An approach based on deep convolutional neural networks. DeepBind can discover new patterns even when the locations of patterns within sequences are unknown—a task for which traditional neural networks require an exorbitant amount of training data. DeepBind addresses the above challenges: (i) It can be applied to both microarray and sequencing data; (ii) it can learn from millions of sequences through parallel implementation on a graphics processing unit (GPU); (iii) it generalizes well across technologies, even without correcting for technology-specific biases; (iv) it can tolerate a moderate degree of noise and mislabeled training data; and (v) it can train predictive models fully automatically, alleviating the need for careful and time-consuming hand-tuning.

RNAcommender

A tool for genome-wide recommendation of RNA-protein interactions. RNAcommender is a recommender system capable of suggesting RNA targets to unexplored RNA binding proteins, by propagating the available interaction information, taking into account the protein domain composition and the RNA predicted secondary structure.

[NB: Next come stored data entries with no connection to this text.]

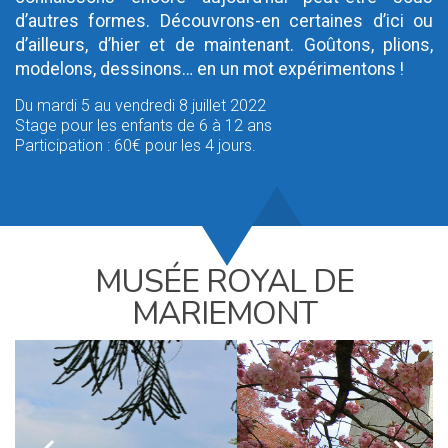
d’autres formes. Découvrons-en certaines d’ici ou
d’ailleurs, d’hier et de maintenant. Goûtons, plions,
modelons, dessinons… en un mot expérimentons !
Du mardi 5 au vendredi 8 juillet 2022
Stage pour les enfants de 6 à 12 ans
Participation : 60€ pour les 4 jours.
MUSÉE ROYAL DE
MARIEMONT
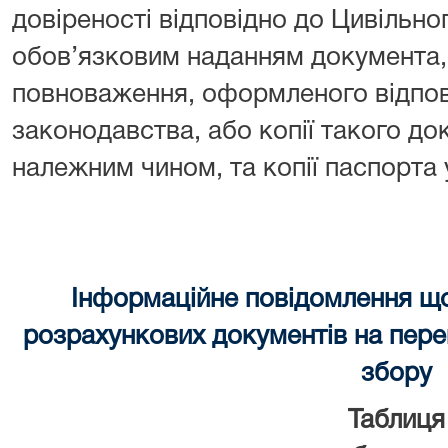
довіреності відповідно до Цивільно
обов’язковим наданням документа, 
повноваження, оформленого відпов
законодавства, або копії такого до
належним чином, та копії паспорта
Інформаційне повідомлення щ
розрахункових документів на перек
збору
Таблиця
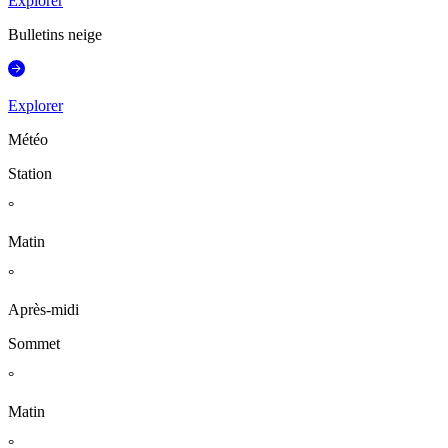
Explorer
Bulletins neige
Explorer
Météo
Station
°
Matin
°
Après-midi
Sommet
°
Matin
°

RNAcommender can be a valid tool to assist researchers in identifying potential interacting candidates for the majority of RBPs with uncharacterised binding preferences.

RBPbinding

Obsolete
Predicts protein-binding regions in mRNA. RBPbinding is a support vector machine (SVM) that uses sequence profiles constructed from log-odds scores of mono and di-nucleotides and nucleotide compositions. The software showed a high performance in testing on many human RNA sequences. It was evaluated in several ways, including standard 10-fold cross validation on six datasets with different ratios of positive to negative instances, LOPO cross validation, and independent testing with six datasets of different ratios of positive to negative instances.

iDeep

A deep learning based framework to fuse heterogeneous data for predicting RNA-protein interaction sites. iDeep can not only learn the hidden feature patterns from individual source of data, but also extracted the shared representation across them. In addition, the convolutional neural network in iDeep can automatically identify binding motifs. To validate this method over other methods, experiments were performed on large-scale CLIP-seq datasets. The comprehensive results indicated the huge advantage of iDeep, which performs much better than the state-of-the-art methods.